• WHAT THIS TASK INVOLVES
In the material, change "country" to "nation" in everything from the line containing "catalogue / barcode: US 1130521" down to the line containing "genus: Paspalum", and write out those lines again with nothing else altered.

Source records
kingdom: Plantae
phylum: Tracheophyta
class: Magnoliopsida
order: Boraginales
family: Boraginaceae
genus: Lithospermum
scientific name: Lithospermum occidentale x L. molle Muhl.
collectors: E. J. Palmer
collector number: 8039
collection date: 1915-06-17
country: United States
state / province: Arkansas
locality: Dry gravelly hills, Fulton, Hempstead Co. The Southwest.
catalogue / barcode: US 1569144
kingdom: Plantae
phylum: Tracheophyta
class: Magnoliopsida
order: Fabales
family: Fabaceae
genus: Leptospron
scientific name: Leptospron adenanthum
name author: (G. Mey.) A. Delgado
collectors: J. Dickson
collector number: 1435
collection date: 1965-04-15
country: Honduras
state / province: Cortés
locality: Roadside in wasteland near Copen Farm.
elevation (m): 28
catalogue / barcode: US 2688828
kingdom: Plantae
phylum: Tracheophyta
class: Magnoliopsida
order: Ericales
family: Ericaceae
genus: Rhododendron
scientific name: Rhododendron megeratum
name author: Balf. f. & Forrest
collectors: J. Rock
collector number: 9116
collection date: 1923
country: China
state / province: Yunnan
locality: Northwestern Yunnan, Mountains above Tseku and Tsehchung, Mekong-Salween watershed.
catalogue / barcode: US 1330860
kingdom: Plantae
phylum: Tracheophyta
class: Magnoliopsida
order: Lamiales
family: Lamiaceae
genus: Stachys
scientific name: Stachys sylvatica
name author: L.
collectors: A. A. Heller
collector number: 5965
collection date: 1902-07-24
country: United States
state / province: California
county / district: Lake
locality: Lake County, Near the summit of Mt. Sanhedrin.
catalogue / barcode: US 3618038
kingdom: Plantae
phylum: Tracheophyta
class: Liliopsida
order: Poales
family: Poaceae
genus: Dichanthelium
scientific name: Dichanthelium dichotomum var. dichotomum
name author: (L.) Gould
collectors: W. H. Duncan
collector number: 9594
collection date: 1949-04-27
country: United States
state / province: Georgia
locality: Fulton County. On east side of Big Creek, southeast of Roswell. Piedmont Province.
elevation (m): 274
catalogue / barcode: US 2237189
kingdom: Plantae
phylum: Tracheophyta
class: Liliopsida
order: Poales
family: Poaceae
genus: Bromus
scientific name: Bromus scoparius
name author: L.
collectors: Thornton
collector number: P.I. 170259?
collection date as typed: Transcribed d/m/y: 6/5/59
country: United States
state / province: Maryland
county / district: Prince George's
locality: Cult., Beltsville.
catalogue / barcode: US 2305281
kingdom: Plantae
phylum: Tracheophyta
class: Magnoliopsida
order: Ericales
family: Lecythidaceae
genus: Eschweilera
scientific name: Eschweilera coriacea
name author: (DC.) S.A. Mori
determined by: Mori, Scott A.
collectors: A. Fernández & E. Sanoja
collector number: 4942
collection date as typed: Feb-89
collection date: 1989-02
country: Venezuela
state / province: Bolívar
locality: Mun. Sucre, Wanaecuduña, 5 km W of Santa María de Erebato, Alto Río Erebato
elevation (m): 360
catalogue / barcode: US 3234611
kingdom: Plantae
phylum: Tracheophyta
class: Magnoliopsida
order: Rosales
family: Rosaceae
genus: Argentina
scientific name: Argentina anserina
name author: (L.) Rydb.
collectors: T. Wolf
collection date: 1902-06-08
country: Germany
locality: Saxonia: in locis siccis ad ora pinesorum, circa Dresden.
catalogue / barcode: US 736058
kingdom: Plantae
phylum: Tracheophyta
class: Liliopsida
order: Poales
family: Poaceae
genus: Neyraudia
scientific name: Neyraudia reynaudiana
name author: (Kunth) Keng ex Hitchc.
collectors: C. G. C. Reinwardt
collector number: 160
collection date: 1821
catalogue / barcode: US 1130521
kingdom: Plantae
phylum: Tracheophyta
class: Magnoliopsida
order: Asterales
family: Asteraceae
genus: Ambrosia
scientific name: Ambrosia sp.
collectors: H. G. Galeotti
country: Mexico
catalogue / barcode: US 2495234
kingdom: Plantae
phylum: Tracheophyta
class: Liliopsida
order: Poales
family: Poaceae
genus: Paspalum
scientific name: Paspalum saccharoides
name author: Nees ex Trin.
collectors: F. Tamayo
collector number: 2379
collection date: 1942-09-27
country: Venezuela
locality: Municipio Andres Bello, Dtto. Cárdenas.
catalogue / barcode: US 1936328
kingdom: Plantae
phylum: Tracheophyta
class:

• RESULT FOR THIS EXERCISE
catalogue / barcode: US 1130521
kingdom: Plantae
phylum: Tracheophyta
class: Magnoliopsida
order: Asterales
family: Asteraceae
genus: Ambrosia
scientific name: Ambrosia sp.
collectors: H. G. Galeotti
nation: Mexico
catalogue / barcode: US 2495234
kingdom: Plantae
phylum: Tracheophyta
class: Liliopsida
order: Poales
family: Poaceae
genus: Paspalum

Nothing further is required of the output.